Dr Barbara A Jack, Marie Curie Centre Liverpool
Dr V Hillier, University of Manchester
Professor A Williams, University of Wales, Swansea
Professor J Oldham, University of Manchester

Background:
Approximately 56% of cancer patients in England and Wales die in hospital. In response, hospital based palliative care teams, which aim to transfer the principles of hospice care to the acute hospital setting, have developed. Despite an increase in the number of hospital teams, there is little research that evaluates their effectiveness. The aim of this study was to assess the effect of the hospital palliative care team on symptom control.

Methodology:
A non-equivalent control group design, using a quota sample, investigated 100 cancer patients been admitted to a University Hospital for symptom control. 50 patients received hospital palliative care team intervention compared with 50 patients receiving traditional care. Data was collected using the PACA symptom assessment tool evaluating the symptoms of pain, anorexia, nausea, insomnia and constipation on 3 occasions (within 24 hours of admission/diagnosis or referral to the team, day 4 and day 7)

Results and Discussion:
Both groups demonstrated a statistically significant improvement in their symptoms (pain p<0.001; anorexia p<0.001; nausea p=.040; constipation p=.002) except for insomnia (p=.527).

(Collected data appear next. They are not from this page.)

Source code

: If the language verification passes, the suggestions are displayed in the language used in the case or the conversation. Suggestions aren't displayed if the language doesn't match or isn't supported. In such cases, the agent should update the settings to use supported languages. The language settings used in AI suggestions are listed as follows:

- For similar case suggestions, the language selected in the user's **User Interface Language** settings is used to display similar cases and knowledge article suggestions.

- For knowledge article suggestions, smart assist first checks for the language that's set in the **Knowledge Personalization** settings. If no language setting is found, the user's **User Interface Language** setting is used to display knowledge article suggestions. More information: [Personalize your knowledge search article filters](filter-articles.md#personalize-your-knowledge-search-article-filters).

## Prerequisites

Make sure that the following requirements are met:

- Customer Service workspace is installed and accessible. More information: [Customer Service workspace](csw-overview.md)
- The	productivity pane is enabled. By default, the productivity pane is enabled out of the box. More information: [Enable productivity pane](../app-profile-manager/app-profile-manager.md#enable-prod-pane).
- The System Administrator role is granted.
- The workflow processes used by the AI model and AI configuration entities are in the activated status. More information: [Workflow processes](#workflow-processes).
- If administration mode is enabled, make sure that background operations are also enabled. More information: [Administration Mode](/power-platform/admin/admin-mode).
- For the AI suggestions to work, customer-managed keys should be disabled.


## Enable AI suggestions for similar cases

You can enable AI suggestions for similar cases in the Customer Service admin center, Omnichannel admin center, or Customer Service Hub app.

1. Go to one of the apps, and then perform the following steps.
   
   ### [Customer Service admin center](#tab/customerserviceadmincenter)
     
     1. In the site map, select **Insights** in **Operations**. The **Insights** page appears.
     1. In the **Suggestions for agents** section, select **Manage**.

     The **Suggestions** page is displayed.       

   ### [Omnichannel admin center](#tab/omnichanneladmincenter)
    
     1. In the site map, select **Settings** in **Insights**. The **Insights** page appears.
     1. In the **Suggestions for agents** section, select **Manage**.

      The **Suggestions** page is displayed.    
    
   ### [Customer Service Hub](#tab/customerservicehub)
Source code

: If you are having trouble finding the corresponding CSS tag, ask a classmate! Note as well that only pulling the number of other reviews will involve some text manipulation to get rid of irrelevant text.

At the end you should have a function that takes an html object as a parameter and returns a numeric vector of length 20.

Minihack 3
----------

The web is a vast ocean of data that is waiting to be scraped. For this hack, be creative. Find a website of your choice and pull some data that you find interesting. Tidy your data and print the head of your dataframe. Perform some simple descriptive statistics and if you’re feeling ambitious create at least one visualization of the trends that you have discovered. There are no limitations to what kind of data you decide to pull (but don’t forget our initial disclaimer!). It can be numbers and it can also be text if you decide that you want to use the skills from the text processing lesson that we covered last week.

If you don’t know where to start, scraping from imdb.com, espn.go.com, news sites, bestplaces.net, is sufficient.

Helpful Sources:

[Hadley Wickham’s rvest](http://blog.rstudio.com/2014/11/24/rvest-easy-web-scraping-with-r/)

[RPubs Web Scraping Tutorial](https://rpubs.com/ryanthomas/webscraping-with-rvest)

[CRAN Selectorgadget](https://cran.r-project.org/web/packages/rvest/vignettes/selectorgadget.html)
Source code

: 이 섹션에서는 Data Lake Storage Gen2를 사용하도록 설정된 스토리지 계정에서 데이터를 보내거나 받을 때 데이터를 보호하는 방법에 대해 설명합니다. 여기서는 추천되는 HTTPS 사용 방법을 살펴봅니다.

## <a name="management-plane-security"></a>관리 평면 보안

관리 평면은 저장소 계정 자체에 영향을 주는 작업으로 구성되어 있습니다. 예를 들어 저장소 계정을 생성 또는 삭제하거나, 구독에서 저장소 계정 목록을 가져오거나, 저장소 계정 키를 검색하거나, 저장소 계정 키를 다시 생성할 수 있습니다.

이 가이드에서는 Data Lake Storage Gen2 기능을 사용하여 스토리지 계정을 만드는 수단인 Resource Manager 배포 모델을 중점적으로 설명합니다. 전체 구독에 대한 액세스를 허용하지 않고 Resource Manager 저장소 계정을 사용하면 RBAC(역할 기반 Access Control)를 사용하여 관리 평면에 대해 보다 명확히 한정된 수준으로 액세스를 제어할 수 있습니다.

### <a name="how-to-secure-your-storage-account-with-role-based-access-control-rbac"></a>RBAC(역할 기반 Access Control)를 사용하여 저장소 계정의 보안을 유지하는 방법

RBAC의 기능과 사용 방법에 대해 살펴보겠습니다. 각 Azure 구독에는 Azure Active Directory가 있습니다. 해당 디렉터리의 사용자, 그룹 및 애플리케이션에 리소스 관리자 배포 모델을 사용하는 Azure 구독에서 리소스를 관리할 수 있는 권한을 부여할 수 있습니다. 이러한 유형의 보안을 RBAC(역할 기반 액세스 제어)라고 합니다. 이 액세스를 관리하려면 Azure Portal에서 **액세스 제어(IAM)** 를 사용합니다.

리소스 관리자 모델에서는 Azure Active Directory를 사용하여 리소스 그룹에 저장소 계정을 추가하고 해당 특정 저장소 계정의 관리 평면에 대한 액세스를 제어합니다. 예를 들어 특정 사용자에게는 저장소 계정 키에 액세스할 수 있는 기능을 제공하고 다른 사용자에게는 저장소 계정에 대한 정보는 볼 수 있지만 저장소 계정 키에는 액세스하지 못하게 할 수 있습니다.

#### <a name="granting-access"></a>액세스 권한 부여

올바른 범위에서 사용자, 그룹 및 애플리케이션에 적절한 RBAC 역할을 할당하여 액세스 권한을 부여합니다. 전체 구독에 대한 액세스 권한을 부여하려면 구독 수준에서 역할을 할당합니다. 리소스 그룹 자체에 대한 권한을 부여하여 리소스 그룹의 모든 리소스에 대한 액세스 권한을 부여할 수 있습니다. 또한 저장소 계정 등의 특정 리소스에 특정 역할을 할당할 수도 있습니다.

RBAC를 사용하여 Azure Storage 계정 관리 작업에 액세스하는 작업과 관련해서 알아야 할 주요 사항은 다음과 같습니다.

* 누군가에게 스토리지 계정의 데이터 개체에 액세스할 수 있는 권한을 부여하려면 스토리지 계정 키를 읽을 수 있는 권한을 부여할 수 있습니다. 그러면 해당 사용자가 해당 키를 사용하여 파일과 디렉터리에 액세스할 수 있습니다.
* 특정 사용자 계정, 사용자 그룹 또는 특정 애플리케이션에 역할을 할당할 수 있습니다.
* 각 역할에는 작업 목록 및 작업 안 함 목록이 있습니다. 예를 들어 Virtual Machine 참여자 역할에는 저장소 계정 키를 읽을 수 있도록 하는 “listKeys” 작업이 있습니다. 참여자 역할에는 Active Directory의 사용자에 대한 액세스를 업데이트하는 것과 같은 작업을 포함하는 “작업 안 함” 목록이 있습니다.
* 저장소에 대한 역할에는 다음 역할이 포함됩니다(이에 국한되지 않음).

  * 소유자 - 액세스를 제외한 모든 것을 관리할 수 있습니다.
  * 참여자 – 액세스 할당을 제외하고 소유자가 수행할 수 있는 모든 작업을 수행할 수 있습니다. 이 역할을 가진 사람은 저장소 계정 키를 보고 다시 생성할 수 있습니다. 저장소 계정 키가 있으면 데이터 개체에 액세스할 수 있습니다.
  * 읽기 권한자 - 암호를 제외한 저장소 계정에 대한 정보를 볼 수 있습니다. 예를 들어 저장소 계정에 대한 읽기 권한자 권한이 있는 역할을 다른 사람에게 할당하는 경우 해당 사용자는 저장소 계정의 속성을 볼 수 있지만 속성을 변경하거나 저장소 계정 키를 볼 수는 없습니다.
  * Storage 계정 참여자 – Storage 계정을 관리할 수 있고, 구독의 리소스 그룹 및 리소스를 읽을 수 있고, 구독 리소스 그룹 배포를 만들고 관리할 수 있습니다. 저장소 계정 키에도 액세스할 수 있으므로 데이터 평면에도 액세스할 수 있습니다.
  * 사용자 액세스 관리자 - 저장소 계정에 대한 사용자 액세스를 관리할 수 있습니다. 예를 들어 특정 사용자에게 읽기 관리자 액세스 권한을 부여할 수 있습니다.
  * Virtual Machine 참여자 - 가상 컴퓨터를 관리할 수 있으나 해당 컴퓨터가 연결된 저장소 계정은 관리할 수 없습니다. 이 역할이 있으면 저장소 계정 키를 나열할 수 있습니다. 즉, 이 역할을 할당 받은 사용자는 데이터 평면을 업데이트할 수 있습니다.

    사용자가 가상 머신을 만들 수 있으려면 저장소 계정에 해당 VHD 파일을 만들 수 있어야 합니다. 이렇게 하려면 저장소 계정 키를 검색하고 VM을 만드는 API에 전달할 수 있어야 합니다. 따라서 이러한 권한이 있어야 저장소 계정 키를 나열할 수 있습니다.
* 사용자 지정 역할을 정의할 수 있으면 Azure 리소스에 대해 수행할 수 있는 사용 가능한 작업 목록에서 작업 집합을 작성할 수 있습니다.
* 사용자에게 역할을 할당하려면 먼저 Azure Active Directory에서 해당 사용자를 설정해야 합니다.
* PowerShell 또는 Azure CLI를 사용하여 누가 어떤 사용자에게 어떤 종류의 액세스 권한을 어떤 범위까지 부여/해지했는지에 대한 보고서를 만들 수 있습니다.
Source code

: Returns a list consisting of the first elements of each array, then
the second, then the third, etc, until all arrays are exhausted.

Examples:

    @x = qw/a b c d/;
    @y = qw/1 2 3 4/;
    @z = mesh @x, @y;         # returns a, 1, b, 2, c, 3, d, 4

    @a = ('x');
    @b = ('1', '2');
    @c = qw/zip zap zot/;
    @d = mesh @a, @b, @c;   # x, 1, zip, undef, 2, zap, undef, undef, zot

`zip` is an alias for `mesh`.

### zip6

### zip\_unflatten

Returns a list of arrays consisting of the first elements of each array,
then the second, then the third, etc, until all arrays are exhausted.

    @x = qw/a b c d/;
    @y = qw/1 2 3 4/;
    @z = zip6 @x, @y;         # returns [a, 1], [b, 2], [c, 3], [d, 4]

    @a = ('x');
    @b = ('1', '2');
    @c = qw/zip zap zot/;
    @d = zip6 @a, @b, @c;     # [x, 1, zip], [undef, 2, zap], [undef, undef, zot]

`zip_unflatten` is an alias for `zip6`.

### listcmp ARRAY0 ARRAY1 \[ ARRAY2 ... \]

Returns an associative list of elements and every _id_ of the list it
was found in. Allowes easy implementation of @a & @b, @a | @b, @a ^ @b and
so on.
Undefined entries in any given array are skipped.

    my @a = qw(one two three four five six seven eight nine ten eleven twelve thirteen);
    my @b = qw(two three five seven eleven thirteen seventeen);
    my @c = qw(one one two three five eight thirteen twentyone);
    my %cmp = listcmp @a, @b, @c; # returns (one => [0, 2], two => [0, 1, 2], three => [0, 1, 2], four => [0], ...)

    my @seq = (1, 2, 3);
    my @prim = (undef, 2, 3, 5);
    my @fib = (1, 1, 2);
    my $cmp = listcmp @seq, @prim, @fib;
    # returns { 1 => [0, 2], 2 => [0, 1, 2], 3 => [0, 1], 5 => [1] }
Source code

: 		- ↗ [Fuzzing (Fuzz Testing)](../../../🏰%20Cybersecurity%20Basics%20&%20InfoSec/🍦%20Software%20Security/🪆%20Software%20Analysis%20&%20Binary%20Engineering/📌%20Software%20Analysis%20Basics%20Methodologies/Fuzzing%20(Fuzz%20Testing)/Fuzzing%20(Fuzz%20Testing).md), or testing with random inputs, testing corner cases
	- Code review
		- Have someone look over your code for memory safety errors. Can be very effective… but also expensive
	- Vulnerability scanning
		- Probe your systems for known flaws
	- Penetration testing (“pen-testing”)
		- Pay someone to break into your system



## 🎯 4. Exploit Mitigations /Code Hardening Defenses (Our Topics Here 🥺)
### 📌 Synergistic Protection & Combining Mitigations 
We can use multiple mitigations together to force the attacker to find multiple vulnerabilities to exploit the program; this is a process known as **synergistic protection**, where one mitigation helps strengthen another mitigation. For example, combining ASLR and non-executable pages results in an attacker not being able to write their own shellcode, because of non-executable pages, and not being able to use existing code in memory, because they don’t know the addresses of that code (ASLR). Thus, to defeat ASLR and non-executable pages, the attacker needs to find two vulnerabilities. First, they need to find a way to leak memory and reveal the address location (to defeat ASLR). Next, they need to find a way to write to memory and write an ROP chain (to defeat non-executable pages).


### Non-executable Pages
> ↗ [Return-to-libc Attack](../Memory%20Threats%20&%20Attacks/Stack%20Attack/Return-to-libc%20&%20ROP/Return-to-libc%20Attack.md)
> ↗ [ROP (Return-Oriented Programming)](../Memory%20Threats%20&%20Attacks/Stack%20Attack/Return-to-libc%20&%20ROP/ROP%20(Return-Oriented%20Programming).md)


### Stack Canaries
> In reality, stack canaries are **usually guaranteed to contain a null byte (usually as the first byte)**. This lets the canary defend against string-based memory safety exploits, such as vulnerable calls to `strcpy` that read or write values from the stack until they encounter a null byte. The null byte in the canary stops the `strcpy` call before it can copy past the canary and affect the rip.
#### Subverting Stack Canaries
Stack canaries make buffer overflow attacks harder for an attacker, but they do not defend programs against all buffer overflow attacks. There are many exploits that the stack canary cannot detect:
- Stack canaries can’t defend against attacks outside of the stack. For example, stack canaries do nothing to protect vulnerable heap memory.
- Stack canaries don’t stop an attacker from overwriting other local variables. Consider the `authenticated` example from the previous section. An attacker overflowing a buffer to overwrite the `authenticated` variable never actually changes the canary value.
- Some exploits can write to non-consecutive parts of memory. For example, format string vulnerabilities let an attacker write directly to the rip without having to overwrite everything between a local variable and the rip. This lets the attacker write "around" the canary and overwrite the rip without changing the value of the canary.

The intervention group had a greater improvement in all their symptoms, particularly for pain and anorexia for which there were no differences between the groups on the initial assessment. The results indicated the palliative care team had a positive impact on symptom control.

 

P30. HOSPITAL BASED PALLIATIVE CARE CLINICAL NURSE SPECIALIST IMPACT UPON DOCTORS AND NURSES

Dr Barbara A Jack, Marie Curie Centre Liverpool
Dr V Hillier, University of Manchester
Professor A Williams, University of Wales, Swansea
Professor J Oldham, University of Manchester

Background:
There has been an expansion in the number of palliative care teams based in the acute hospital setting. Although organisation of these teams varies both in structure and approach, clinical nurse specialists (CNS) are one of the key members. The last decade has seen an escalation in the United Kingdom of CNS, and following the NHS Cancer Plan, it is anticipated that the number of CNS in palliative and cancer care is likely to grow. Yet there is a paucity of research studies to demonstrate their effectiveness, and no studies that specifically focus on hospital based palliative care. This study aimed to explore the impact that the hospital based palliative care CNS had on doctors and nurses.

Methodology:
A qualitative evaluation using a non-probability sample design was selected for the study, encompassing 31 tape-recorded semi-structured interviews with senior nurses, consultants, junior doctors and nurses representing different grades and clinical areas. The data was analysed for emerging themes utilising a case and cross case analysis methodology.

Results and Discussion:
The results suggested the presence of the CNS is seen as beneficial to both medical and nursing staff, providing support and advice (symptom control, support after a bad death, supervision) and education (empowerment). Benefits that help non-specialist staff to attain the skills needed to provide optimal care for palliative care patients within the acute hospital setting.